REQUEST: Exactly the lines from the line containing "LI-1001, begins: 13:30 -> 14:30" through the last line of the entries below should appear in the answer, reproduced verbatim.

PROVIDED DATA:

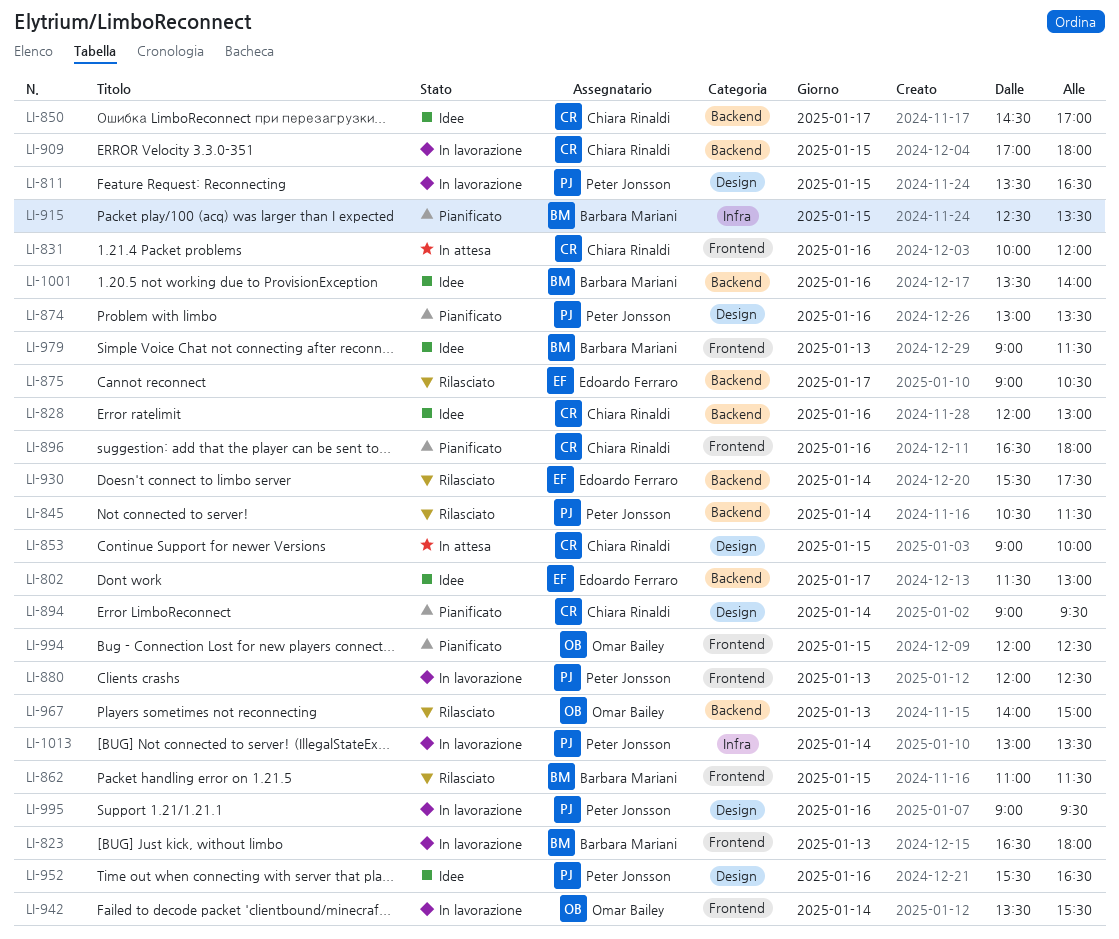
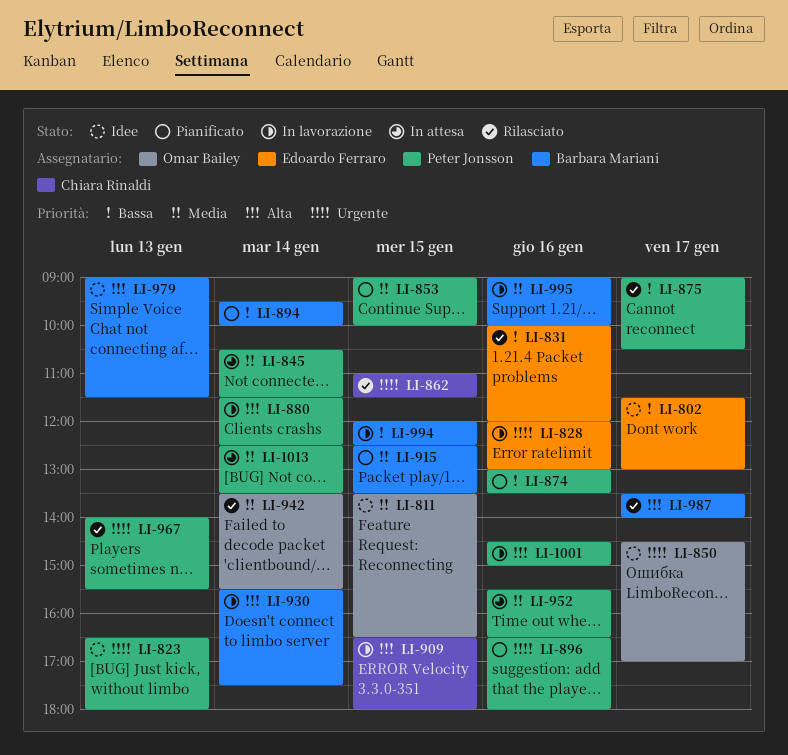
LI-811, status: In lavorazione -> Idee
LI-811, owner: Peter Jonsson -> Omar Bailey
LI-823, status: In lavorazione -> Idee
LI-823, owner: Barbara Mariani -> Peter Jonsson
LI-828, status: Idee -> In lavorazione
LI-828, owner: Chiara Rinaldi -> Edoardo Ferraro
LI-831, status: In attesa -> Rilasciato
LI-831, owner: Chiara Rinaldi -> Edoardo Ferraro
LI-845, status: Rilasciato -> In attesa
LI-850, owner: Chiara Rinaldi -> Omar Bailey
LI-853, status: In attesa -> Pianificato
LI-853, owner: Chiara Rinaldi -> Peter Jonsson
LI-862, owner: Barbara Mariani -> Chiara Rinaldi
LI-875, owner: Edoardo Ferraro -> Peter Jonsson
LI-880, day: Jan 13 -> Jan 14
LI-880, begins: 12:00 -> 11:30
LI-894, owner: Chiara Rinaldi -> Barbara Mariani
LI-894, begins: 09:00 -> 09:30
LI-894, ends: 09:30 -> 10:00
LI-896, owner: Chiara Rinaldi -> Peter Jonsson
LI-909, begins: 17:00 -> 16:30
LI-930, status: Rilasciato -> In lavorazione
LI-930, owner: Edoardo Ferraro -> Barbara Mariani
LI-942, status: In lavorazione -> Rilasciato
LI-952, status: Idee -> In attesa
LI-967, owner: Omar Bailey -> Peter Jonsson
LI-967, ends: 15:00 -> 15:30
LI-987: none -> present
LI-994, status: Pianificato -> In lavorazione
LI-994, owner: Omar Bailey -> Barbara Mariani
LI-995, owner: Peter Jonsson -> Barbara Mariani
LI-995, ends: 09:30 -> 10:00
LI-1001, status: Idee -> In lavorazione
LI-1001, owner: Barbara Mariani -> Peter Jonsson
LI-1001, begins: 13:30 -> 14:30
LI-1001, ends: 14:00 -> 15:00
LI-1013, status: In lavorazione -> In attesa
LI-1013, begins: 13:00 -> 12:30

FINAL ANSWER:
LI-1001, begins: 13:30 -> 14:30
LI-1001, ends: 14:00 -> 15:00
LI-1013, status: In lavorazione -> In attesa
LI-1013, begins: 13:00 -> 12:30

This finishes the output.